Думаю, что фрагмент увлекает Чуйкова как раз потому, что им так трудно зрительно распорядиться. Особенно если перед нами – комбинация фрагментов разнородных. Здесь нельзя не вспомнить серию «Открытки», остроумное переворачивание отношения целого и части. Реальная открытка, как будто уменьшенная в размерах до простого ярлычка, оказывается инкрустированной в большое живописное изображение, воспроизводящее ее фрагмент. Получается, что это небо в небе (только изменившейся фактуры), или кремлевские очертания, повисшие в густой листве, или вид озер и мельниц, впаянный в кусочек берега. Целое тем самым дереализуется, напоминая неузнаваемый портрет генерала на знаменитой гоголевской табакерке: «...место, где находилось лицо, было проткнуто пальцем и потом заклеено четвероугольным лоскуточком бумажки». Но имеет смысл продлить эту неожиданную аналогию и дальше. Б.М. Эйхенбаум приводит это место из «Шинели», чтобы показать, как строится гротеск: на первый план выдвигаются детали, а то, что, казалось бы, значимо – характеристика самого персонажа, – отодвигается на задний план. (Напомню, что о владельце табакерки, некоем Петровиче, читателю почти ничего не известно.) Нетрудно понять, что речь идет о трансформации дистанции, и в обоих случаях – как в живописи, так и в литературе – это приводит к переопределению не только самого объекта, но и его подразумеваемых отношений с реальным – референциальным – миром. На месте реализма у Гоголя воцаряется так называемый комический сказ, у Чуйкова – ироничный взгляд на иллюзионистские претензии изображения.

Я уже упоминала о том, что у Чуйкова сталкиваются разные выразительные языки. К его «Фрагментам открыток» тесно примыкают «Виды Москвы» начала 1990-х. Первое, что бросается в глаза, – это монтажная техника. Вид Москвы смонтирован с видом какого-нибудь другого города, например Парижа или Рима. Парадокс такого географически недостоверного ви́дения заключается, однако, в том, что новый гибридный город не воспринимается как нечто невозможное. Как раз наоборот.
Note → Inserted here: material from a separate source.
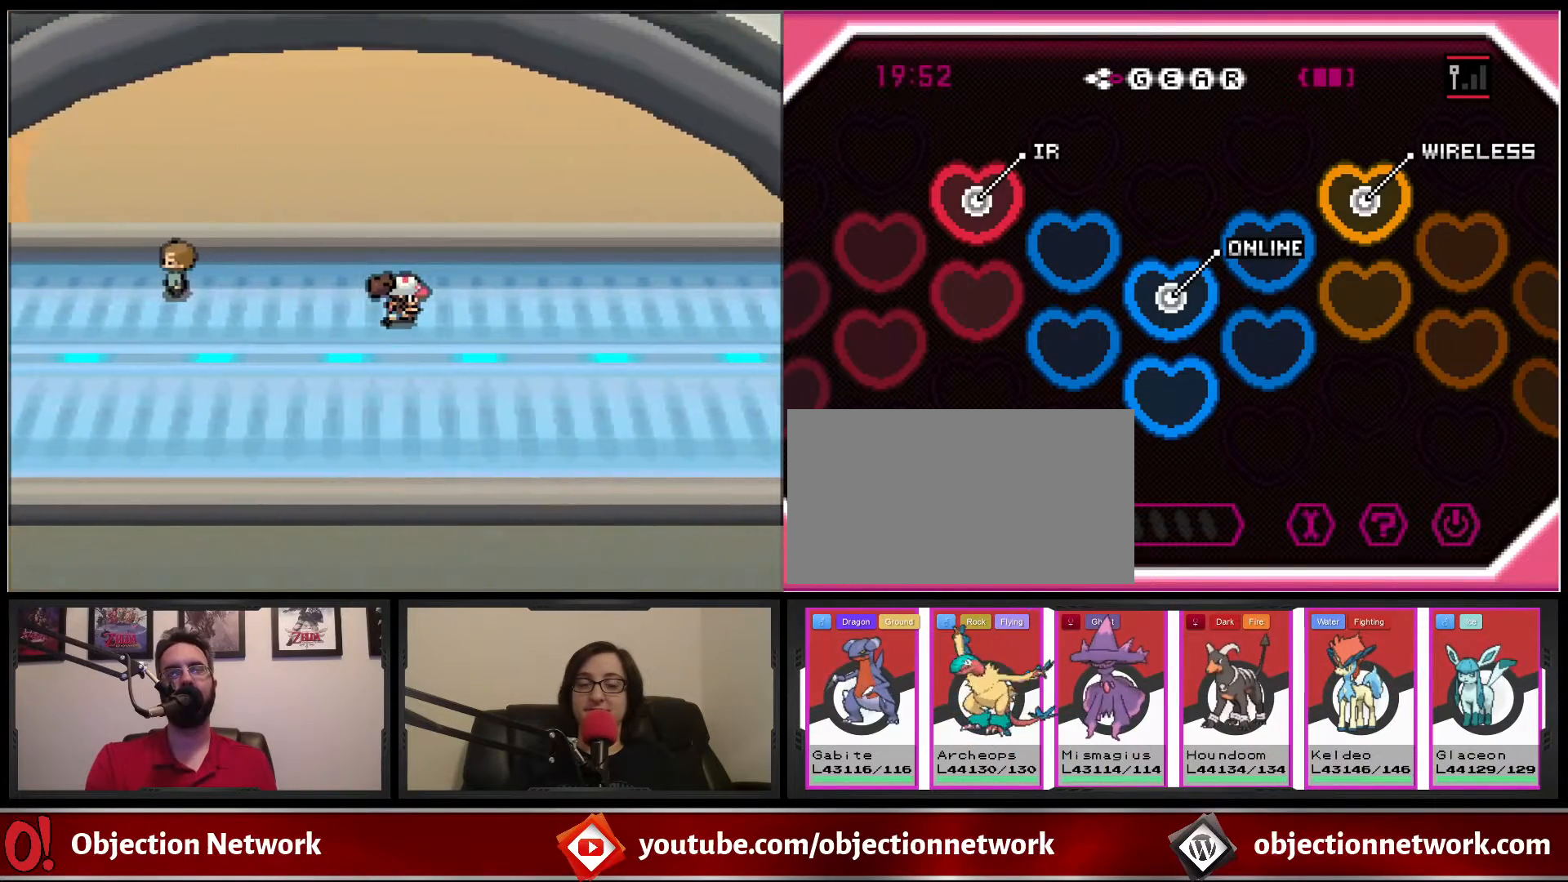
{"dt_ms": 500, "buttons": ["B", "DPAD_RIGHT"], "events": []}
Именно потому, что используется язык туристических открыток, во многом опирающийся на эффект реальности, производимый всякой фотографией, – нагромождение достопримечательных мест не поражает своей нереальностью. Более того, даже притом что стыки между двумя открытками или большая часть самого листа (в случае использования одной открытки) заполняются рисунком, сделанным цветным карандашом, даже эта перебивка изобразительного языка не мешает той особой непрерывности, которая в нашем восприятии задается туристическими штампами. Использование Чуйковым открыток, как и телевизионных образов, сталкивает два режима восприятия: один по-прежнему связан с особым временем существования рисованных произведений, а второй, для которого материальный носитель случаен, указывает в сторону того, что в самом образе (уже не изображении) отсылает нас к невидимому. Мы не видим туристических открыток: они лишь размечают одно из чувственных пространств разделяемого в современном мире опыта.
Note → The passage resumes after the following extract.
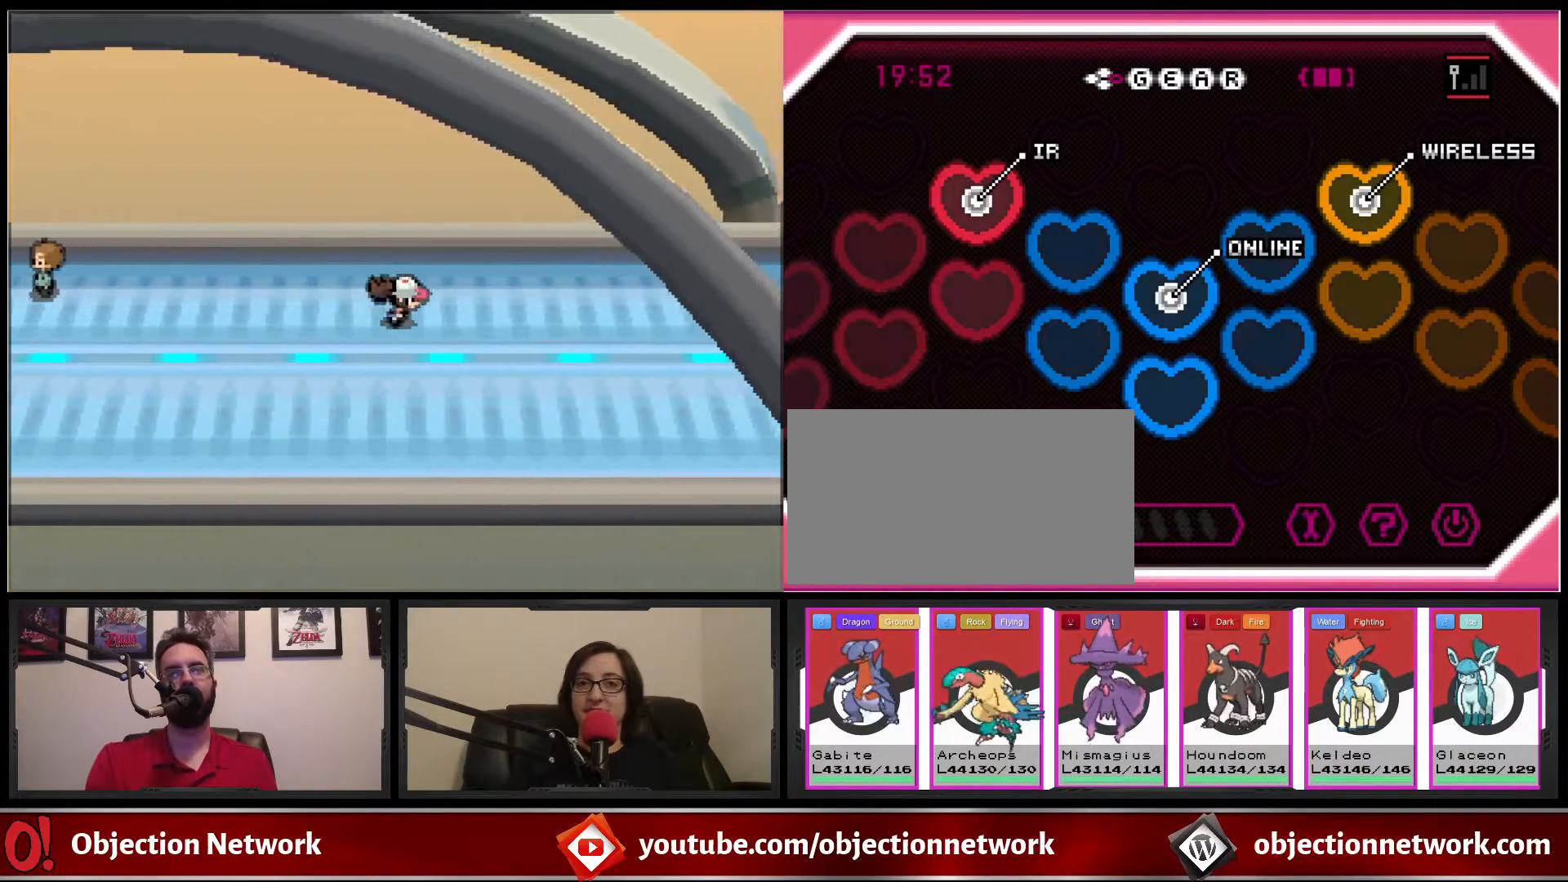
{"dt_ms": 500, "buttons": ["B", "DPAD_RIGHT"], "events": []}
То, что Иван Чуйков не чужд оптическим играм, ставящим под сомнение саму материю видимого, доказывает его относительно недавняя серия «Инь – Ян». Ее можно рассматривать как своеобразный живописный вариант психологических тестов Роршаха, построенных на игре фигуры и фона. Хрестоматийный пример – два повернутые друг к другу профиля, которые при перефокусировке зрения превращаются в рельефные контуры вазы. У Чуйкова в серии тоже присутствуют очертания лиц, силуэтов и каких-то бытовых предметов. Его Инь и Ян, впрочем, не столько дополняют друг друга, сколько подрывают всякую попытку достроить эти очертания до гармоничной полноты: следуя (о)познавательной установке, зритель должен выбирать, что именно он видит. Здесь, в пределах одного изображения, фрагмент по-прежнему играет ключевую роль, но используется уже не тематически, а концептуально: это то, что отсылает нас к пределам ви́дения как такового.
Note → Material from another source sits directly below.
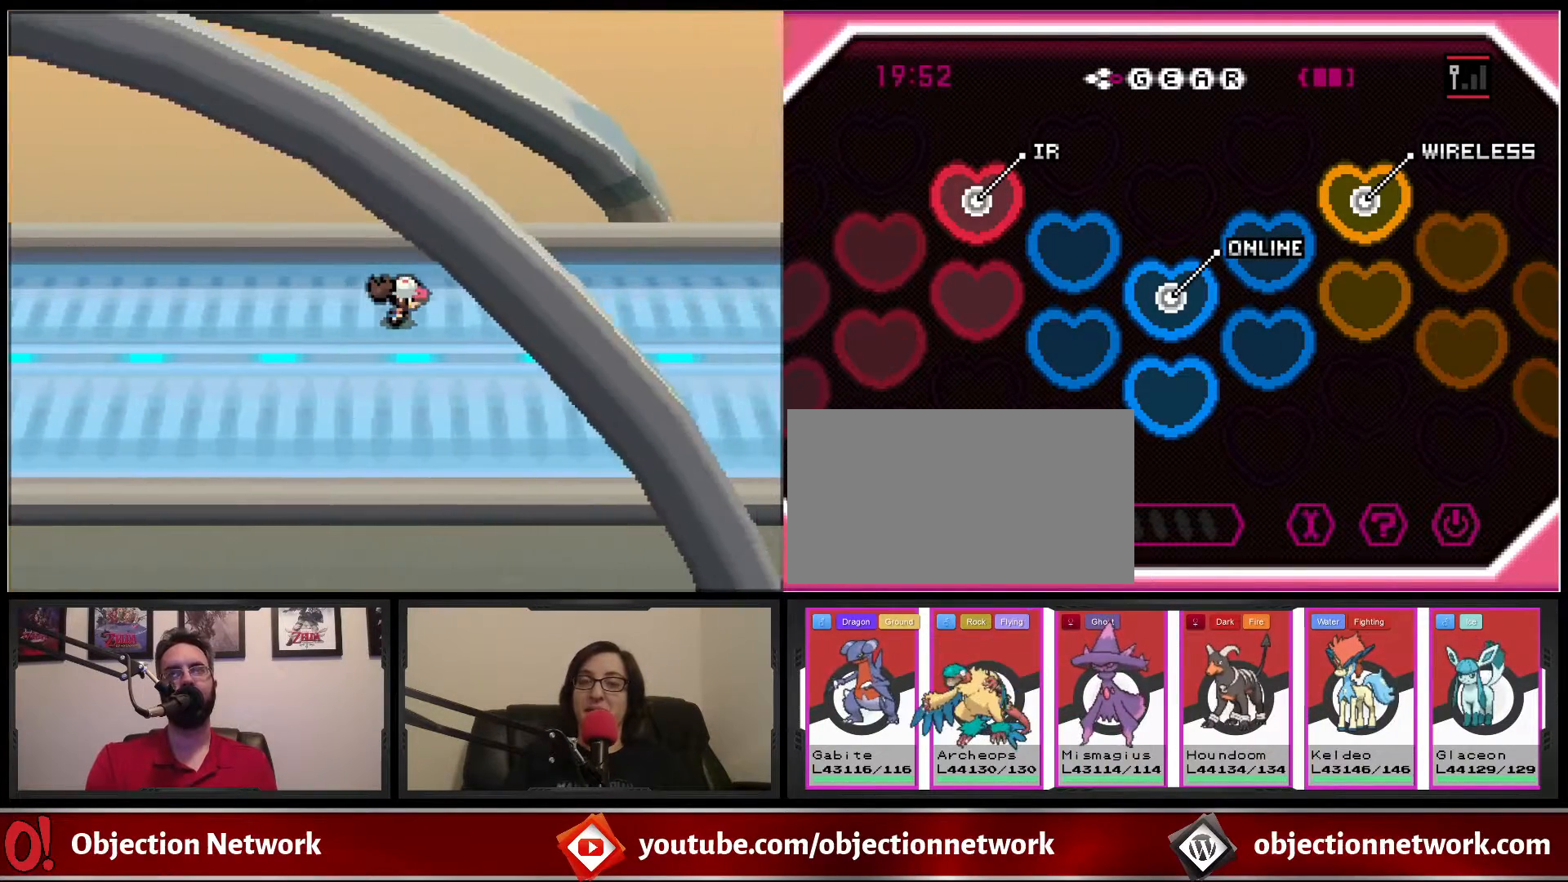
{"dt_ms": 500, "buttons": ["B", "DPAD_RIGHT"], "events": []}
Об Иване Чуйкове хочется говорить много и подробно. Не имея, однако, возможности осветить все многообразие его экспериментов, остановлюсь напоследок на двух сериях работ, которые требуют хотя бы беглого упоминания. Это «Точка зрения» и «Окна». Не будет преувеличением сказать, что «Окна» пишутся художником всю жизнь – на них он отрабатывает темы, центральные для всего его творчества. В самом деле, окно – метафора самой живописи, и поэтому нельзя считать случайностью, что Чуйков использует окно, эту осязаемую инженерную конструкцию, как если бы оно было оборотной стороной холста, обнажающей также и стянувший этот холст подрамник. Аллюзия на раму, следовательно, тоже материализуется. Среди многих вариантов работ этой серии я бы выделила перспективно сужающиеся окна, поверх которых написан прямоугольный, словно видимый в окне морской пейзаж. Это очередное концептуальное высказывание на тему живописи, а также традиционного определения этого жанра. В данном случае перевернутым оказывается соотношение реального и иллюзорного: перспективный строй, конвенционально-иллюзионистский, наделяется вещественной неотвратимостью (что такое материальное окно, изготовленное по законам перспективы?), тогда как сам пейзаж выглядит подчеркнуто фронтальным. Таким переворачиванием Чуйков как будто выводит в свет дня – представляет наглядно – сами правила искусства живописи, отделяя их от того результата, которому они должны незаметно и рабски служить. Теперь изображение напоминает тень от окна, если под последним понимать выставленный напоказ механизм культурного зрения.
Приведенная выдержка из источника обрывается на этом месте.